The Louisiana Purchase was a most happy time for President Thomas Jefferson. Malone writes, aptly, that “Jefferson was to meet with other difficulties which would take the edge off his satisfaction, but beyond doubt he was now at the peak of his presidential career” (p. 302)
Those who enjoy reading about the messy “sausage-making” aspect of American politics – the Washington elite engaged in the perpetual local sport of back-biting and back-stabbing along the Potomac – will enjoy reading about the intrigues of Aaron Burr, the thoroughly unscrupulous New Yorker who served as Jefferson’s Vice-President during the great Virginian’s first term.
Knowing, as the election of 1804 drew near, that he was being nudged off the Jefferson ticket, Burr decided to run for governor of the state of New York, making along the way a series of free-lance, seat-of-the-pants alliances with anyone, whether Democratic-Republican or Federalist, who he thought might help him remain in elected office and thus stay in the game. Burr’s allies even included some disgruntled New England Federalists who spoke of taking their six-state region out of the Union!

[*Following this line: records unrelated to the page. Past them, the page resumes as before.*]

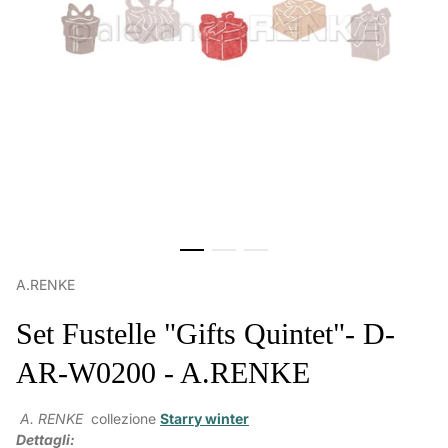
A.RENKE
Set Fustelle "Gifts Quintet"- D-
AR-W0200 - A.RENKE
A. RENKE
collezione
Starry winter
Dettagli:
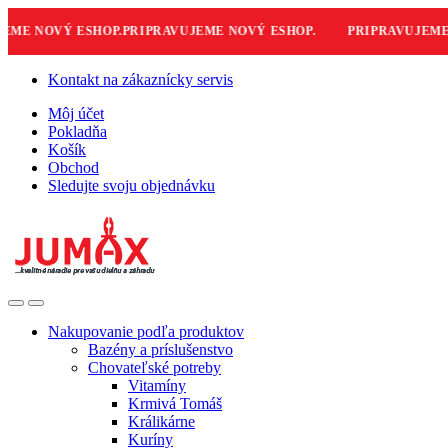
ME NOVÝ ESHOP.
PRIPRAVUJEME NOVÝ ESHOP.
PRIPRAVUJEME N
Skip
Skip
Kontakt na zákaznícky servis
to
to
Môj účet
navigation
content
Pokladňa
Košík
Obchod
Sledujte svoju objednávku
Nakupovanie podľa produktov
Bazény a príslušenstvo
Chovateľské potreby
Vitamíny
Krmivá Tomáš
Králikárne
Kuríny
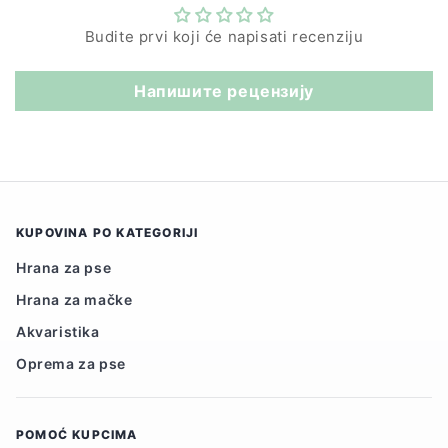
Budite prvi koji će napisati recenziju
Напишите рецензију
KUPOVINA PO KATEGORIJI
Hrana za pse
Hrana za mačke
Akvaristika
Oprema za pse
POMOĆ KUPCIMA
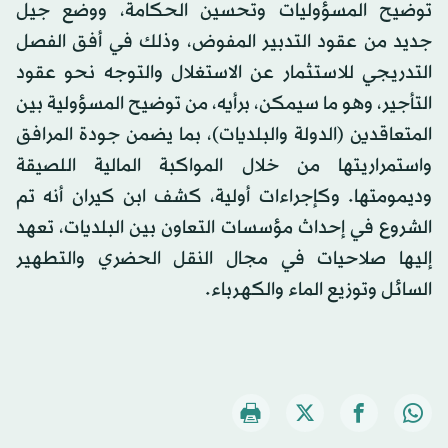
توضيح المسؤوليات وتحسين الحكامة، ووضع جيل
جديد من عقود التدبير المفوض، وذلك في أفق الفصل
التدريجي للاستثمار عن الاستغلال والتوجه نحو عقود
التأجير، وهو ما سيمكن، برأيه، من توضيح المسؤولية بين
المتعاقدين (الدولة والبلديات)، بما يضمن جودة المرافق
واستمراريتها من خلال المواكبة المالية اللصيقة
وديمومتها. وكإجراءات أولية، كشف ابن كيران أنه تم
الشروع في إحداث مؤسسات التعاون بين البلديات، تعهد
إليها صلاحيات في مجال النقل الحضري والتطهير
السائل وتوزيع الماء والكهرباء.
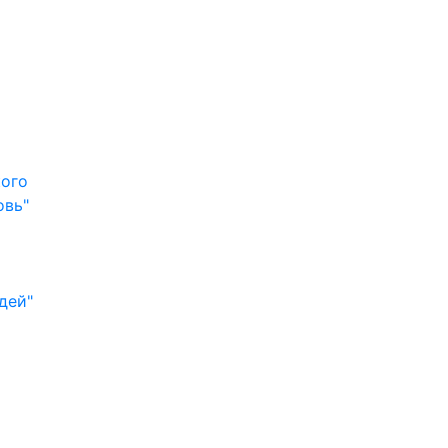
кого
овь"
дей"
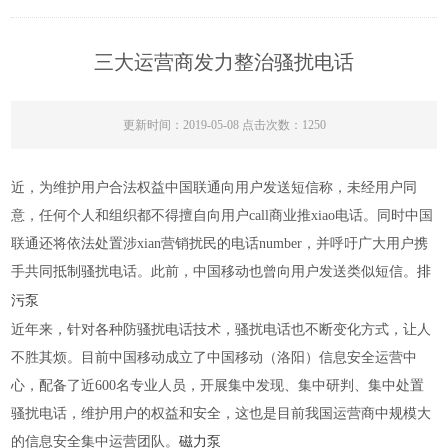
三大运营商发力整治骚扰电话
更新时间：2019-05-08 点击次数：1250
近，为维护用户合法权益中国联通向用户发送短信称，未经用户同
意，任何个人和组织都不得擅自向用户call商业推xiao电话。同时中国
联通还将依法处置涉xian营销扰民的电话number，并呼吁广大用户携
手共同抵制骚扰电话。此前，中国移动也曾向用户发送类似短信。
排
污泵
近年来，针对各种防骚扰电话技术，骚扰电话也不断变化方式，让人
不胜其烦。目前中国移动成立了中国移动（洛阳）信息安全运营中
心，配备了近600名专业人员，开展集中发现、集中研判、集中处置
骚扰电话，维护用户的权益和安全，这也是目前我国运营商中规模大
的信息安全集中运营团队。
磁力泵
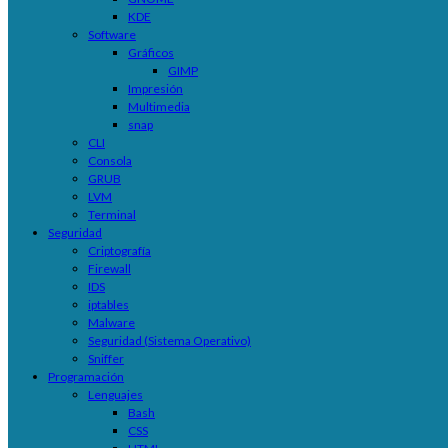
KDE
Software
Gráficos
GIMP
Impresión
Multimedia
snap
CLI
Consola
GRUB
LVM
Terminal
Seguridad
Criptografía
Firewall
IDS
iptables
Malware
Seguridad (Sistema Operativo)
Sniffer
Programación
Lenguajes
Bash
CSS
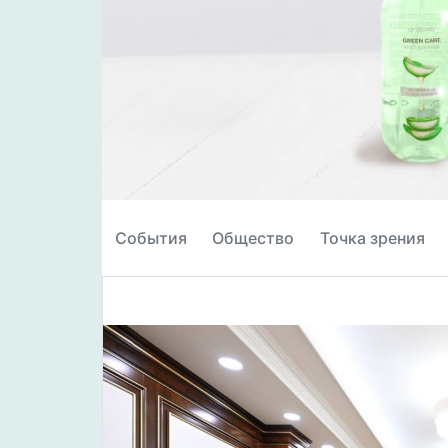
События
Общество
Точка зрения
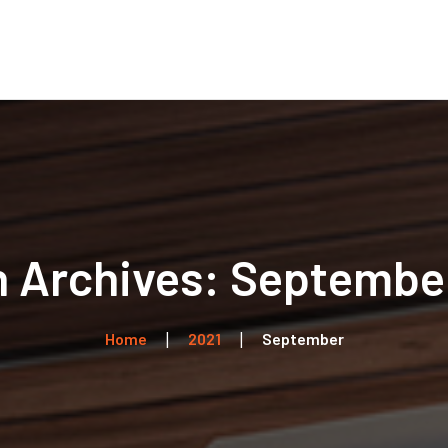
Home
Über uns
Leistungen
Kontakt
 Archives: Septembe
Home
2021
September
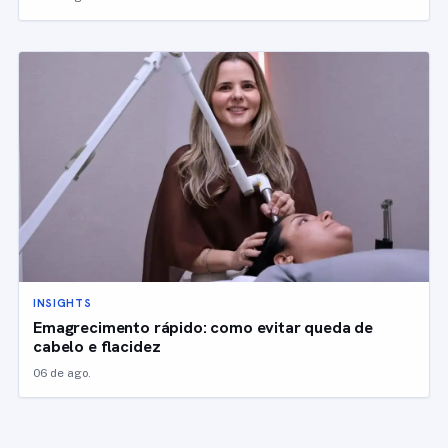
INSIGHTS
Emagrecimento rápido: como evitar queda de
cabelo e flacidez
06 de ago.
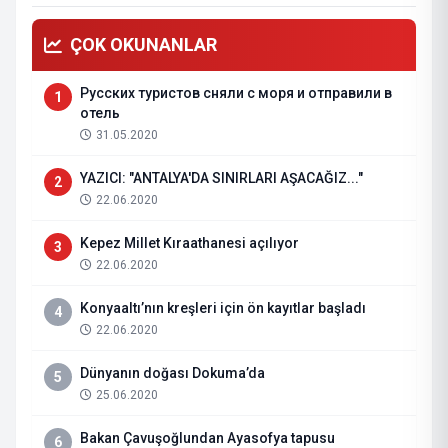
ÇOK OKUNANLAR
Русских туристов сняли с моря и отправили в
1
отель
31.05.2020
YAZICI: "ANTALYA'DA SINIRLARI AŞACAĞIZ..."
2
22.06.2020
Kepez Millet Kıraathanesi açılıyor
3
22.06.2020
Konyaaltı’nın kreşleri için ön kayıtlar başladı
4
22.06.2020
Dünyanın doğası Dokuma’da
5
25.06.2020
Bakan Çavuşoğlundan Ayasofya tapusu
6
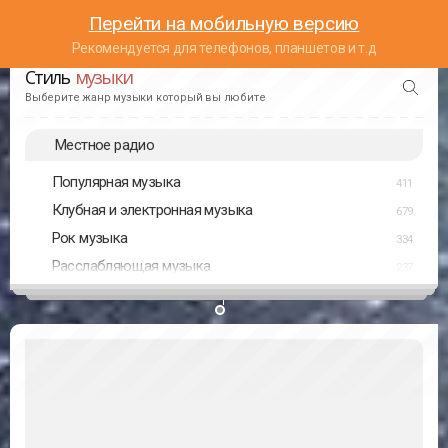
Перейти на мобильную версию
Рекомендуется для телефонов, планшетов и т.д
Стиль
музыки
Выберите жанр музыки который вы любите
Местное радио
Популярная музыка
411
Клубная и электронная музыка
679
Рок музыка
334
Расслабляющая музыка
237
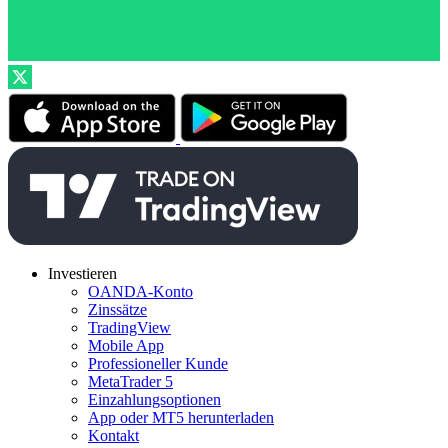
Investieren
OANDA-Konto
Zinssätze
TradingView
Mobile App
Professioneller Kunde
MetaTrader 5
Einzahlungsoptionen
App oder MT5 herunterladen
Kontakt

Jefferson was not the only one who was concerned at Burr’s agent-of-chaos maneuverings: so was Jefferson’s long-time archrival Alexander Hamilton, who “was so alarmed that he actively opposed Burr, using language which occasioned, in the summer, the most famous of American duels and the loss to the Federalist party of its greatest mind” (p. 405). That well-known duel of 11 July 1804 at Weehawken, New Jersey, killed Hamilton and put an effective end to Aaron Burr's career as an elected official.
Yet the duel at Weehawken did not put an end to Burr's ability to cause trouble for Thomas Jefferson. Burr had been a sort of nemesis to Jefferson before: In the 1800 election, Jefferson and Burr, albeit on the same ticket, managed to achieve a first-place tie in the Electoral College, and it took 36 ballots (!) before Jefferson was selected over Burr as Third President of the United States of America. And Burr would be a Jefferson nemesis again, during Jefferson’s second term; Burr's alleged interest in separating Western territories from the U.S.A. and forming a new Southwestern republic resulted in his arrest as a traitor, and in an historic treason trial.
Jefferson the President: First Term, 1801-1805 ends with Jefferson’s resounding victory in the 1804 presidential election, and with the re-elected Jefferson beginning his second term as President. As with many other American presidents, Jefferson’s second term did not go as well as his first – a story that the diligent and conscientious Malone would explore in the next volume of this biography.